Global forum have always been fosterers of my feminism, the best way I’ve known so far to meet like-minded activists from all over the world and strategize together: e-discussions, e-forums and social networks will never replace informal brainstorming and conversations for real. We launched a transnational campaign for abortion rights after 2012 AWID Global Forum; the project of international feminist network took shape after we gathered at the 2013 World Social Forum. The web 2.0 is far from explaining the current trends in transnational feminism: as before, we need to meet, we need to speak and we need to confront our experiences.

But policy-makers don’t come to civil society forums, and grassroots activists don’t come to UN conferences. A 5th conference on women must have the ambition of building the bridge between these two worlds.

Guarantee no judgment, no hierarchy: the expertise lies in each of us

To achieve such a level of ambition, the global conference would have to avoid a number of traps:

Consensus: we surely don’t need that. We know that the current outcome of UN negotiations, which is an indicator of the current global consensus, will be well reflected in the forthcoming SDGs. We have been so focused at influencing this process that we didn’t collectively put enough energy in discussing the paradigms beneath. What we need is to explore the non-consensual areas, those where strategies are the most needed because they slow down progress towards gender equality. We desperately need to talk about sexualities, intersecting inequalities, body rights. We need to tackle the fact that women’s rights have been lost in the gender and development agenda.

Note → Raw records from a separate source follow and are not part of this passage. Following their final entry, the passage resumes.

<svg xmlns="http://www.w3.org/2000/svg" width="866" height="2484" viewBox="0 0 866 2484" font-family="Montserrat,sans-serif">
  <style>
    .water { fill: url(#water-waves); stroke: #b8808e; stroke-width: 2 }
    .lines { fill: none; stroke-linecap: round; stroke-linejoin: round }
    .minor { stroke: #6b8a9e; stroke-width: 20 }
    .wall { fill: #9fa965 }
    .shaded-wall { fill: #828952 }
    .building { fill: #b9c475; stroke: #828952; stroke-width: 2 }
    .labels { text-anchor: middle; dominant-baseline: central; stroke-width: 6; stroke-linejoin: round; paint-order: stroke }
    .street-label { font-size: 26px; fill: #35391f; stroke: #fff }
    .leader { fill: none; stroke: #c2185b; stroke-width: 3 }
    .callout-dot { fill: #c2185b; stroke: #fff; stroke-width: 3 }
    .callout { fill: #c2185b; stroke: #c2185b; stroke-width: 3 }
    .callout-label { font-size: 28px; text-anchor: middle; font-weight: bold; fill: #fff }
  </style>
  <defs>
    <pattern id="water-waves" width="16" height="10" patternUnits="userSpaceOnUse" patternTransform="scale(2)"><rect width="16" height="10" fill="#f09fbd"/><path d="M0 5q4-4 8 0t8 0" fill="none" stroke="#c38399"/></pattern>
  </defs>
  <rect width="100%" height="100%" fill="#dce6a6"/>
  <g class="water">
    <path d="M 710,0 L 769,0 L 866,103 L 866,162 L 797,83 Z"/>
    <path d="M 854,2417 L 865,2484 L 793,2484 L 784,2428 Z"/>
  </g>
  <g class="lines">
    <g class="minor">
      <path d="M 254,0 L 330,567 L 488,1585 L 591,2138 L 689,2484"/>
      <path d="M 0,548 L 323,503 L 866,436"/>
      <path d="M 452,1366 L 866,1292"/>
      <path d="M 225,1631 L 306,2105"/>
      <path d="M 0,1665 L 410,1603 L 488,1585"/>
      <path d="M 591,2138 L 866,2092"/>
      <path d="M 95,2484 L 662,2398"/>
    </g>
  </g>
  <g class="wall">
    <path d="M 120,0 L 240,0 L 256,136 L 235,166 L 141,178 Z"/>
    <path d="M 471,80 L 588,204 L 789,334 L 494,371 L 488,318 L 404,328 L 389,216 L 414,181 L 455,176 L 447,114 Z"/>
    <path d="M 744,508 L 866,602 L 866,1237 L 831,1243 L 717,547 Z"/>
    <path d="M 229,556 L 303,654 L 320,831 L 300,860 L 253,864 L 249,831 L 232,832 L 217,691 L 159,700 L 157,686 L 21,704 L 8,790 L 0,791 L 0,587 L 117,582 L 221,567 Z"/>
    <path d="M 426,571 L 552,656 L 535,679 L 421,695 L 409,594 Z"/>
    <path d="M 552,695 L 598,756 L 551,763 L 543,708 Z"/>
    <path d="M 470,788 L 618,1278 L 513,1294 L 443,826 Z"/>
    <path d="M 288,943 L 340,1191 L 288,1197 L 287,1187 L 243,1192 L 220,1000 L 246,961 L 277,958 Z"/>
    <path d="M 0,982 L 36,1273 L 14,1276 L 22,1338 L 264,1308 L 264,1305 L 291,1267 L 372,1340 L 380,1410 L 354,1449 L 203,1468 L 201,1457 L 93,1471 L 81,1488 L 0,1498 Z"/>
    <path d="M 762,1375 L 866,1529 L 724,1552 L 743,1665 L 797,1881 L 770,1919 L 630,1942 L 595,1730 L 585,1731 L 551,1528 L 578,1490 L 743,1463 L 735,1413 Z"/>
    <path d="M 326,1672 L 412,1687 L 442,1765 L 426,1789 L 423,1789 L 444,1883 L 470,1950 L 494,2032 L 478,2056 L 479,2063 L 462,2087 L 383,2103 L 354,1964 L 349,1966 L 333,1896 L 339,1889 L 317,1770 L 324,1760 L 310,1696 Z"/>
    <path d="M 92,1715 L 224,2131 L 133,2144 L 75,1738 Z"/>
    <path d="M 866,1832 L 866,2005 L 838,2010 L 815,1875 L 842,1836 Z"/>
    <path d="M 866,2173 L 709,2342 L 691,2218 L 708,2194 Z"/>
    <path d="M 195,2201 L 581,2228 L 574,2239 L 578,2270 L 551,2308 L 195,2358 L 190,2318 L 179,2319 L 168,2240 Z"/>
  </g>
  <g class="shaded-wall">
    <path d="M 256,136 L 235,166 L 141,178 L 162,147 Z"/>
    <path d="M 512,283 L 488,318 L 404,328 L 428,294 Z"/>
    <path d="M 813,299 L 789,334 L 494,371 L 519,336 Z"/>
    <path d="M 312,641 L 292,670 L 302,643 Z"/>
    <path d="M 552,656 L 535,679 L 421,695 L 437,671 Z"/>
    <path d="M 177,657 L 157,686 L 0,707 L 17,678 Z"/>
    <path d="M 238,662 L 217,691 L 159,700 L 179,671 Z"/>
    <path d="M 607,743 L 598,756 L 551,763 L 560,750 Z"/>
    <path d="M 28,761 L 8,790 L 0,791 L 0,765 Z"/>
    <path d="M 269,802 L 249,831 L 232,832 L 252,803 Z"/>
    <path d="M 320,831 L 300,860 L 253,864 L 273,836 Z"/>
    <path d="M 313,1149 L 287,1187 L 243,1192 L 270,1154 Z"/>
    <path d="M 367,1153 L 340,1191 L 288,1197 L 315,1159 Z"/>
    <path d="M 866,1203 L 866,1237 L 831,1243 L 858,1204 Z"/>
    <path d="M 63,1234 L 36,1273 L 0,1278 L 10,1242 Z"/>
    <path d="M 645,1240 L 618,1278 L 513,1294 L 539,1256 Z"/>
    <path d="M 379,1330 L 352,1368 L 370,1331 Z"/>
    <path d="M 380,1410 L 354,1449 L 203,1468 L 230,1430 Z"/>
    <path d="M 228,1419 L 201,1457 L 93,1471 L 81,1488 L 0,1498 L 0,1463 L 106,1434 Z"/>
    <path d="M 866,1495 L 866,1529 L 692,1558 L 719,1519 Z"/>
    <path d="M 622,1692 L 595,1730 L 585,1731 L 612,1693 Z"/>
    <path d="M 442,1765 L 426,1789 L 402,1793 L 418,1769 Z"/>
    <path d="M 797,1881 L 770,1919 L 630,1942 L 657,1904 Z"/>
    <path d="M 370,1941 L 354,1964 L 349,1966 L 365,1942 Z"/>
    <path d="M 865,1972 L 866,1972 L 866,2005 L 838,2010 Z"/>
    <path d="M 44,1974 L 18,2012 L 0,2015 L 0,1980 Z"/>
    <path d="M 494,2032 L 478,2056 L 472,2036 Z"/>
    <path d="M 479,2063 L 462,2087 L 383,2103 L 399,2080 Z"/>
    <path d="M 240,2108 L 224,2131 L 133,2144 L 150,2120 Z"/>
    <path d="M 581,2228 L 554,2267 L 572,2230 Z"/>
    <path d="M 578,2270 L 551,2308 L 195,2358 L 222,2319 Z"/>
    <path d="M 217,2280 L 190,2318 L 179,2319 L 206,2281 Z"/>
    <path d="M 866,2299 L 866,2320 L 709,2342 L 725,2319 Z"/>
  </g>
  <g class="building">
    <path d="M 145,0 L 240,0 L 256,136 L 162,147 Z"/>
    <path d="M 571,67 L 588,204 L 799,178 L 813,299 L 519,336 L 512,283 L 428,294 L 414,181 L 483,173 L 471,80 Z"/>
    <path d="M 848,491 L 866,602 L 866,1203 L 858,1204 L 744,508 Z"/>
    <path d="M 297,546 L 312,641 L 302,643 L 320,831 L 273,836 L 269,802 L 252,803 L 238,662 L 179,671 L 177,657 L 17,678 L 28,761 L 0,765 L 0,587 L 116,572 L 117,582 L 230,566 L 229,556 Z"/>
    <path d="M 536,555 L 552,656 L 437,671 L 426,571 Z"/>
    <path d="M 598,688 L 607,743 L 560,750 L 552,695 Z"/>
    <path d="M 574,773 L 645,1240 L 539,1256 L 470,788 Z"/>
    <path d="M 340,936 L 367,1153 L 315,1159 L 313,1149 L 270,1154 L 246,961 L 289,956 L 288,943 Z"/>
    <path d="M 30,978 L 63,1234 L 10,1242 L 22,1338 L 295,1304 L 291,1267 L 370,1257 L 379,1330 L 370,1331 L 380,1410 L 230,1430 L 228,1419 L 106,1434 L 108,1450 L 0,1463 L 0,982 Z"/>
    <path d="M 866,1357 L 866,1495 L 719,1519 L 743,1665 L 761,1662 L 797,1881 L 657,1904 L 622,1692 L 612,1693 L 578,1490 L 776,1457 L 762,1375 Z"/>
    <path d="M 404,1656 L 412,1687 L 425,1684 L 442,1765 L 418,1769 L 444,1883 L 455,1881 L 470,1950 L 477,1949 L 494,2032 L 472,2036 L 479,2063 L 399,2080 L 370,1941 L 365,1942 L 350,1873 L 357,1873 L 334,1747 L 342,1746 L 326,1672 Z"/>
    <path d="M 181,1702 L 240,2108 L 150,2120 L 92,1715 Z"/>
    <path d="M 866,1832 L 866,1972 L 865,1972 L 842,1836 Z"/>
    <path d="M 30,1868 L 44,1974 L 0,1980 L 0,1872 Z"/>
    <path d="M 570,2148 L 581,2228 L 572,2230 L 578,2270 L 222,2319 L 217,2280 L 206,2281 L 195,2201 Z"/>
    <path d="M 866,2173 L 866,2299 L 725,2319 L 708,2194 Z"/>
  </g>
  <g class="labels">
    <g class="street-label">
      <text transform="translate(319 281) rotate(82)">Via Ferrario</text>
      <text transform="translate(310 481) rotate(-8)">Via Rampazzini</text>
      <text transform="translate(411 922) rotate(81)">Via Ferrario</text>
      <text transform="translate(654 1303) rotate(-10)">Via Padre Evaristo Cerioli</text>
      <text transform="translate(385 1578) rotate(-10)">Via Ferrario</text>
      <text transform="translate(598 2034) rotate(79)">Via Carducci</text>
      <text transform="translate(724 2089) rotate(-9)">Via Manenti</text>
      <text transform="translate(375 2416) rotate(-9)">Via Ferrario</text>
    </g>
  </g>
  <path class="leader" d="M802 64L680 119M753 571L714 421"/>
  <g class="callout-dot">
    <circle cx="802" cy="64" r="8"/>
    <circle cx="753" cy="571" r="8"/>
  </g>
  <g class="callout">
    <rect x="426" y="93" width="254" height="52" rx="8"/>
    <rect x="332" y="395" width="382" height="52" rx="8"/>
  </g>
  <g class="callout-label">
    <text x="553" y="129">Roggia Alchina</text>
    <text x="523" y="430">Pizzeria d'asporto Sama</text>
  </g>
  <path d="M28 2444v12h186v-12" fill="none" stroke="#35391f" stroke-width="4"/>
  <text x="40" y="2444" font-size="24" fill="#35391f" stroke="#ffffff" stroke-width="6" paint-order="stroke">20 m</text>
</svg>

Expertise. We don’t need to invite experts to explain to women what are their needs and priorities. The expertise is in every woman.

Hierarchies. We know that unequal power relationships are the roots of patriarchy. But hierarchy is not only between women and men, it is also between those who have the money and those who don’t; between those who speak English and those who don’t; between younger and older generations of women (and of feminists); between the global North and the global South and all the other Norths and Souths in each of these two binary blocks.

Act in solidarity, remove the barriers and build bridges

Therefore I propose some principles for such a conference:

First, consider that there is no “women’s problem” to solve, but willing women to gather, voices to listen, debates to facilitate. Then, make sure these diverse voices are able to attend: invite individuals to apply to go beyond organizations, largely subsidize the travel costs, and prioritize translation from and to more than the usual 3 languages.

Ensure visibility to women’s voices: create connections and facilitate dialogue between grassroots women and policymakers. Too often are we the lobbyists, pushing our priorities, struggling to be listened. Let the ordinary women be the speakers for once.

And finally, consider that such a conference will be as much useful to ensure a renewed global commitment, as it will be to help strengthen transnational feminist organizing, which is in my opinion the most powerful agent of change. Therefore, decide that these two objectives are equally important.

Actually, let’s call a spade a spade: it shouldn’t be a conference but a gathering. I shouldn’t be on women, but of feminists. It should be a global feminist gathering.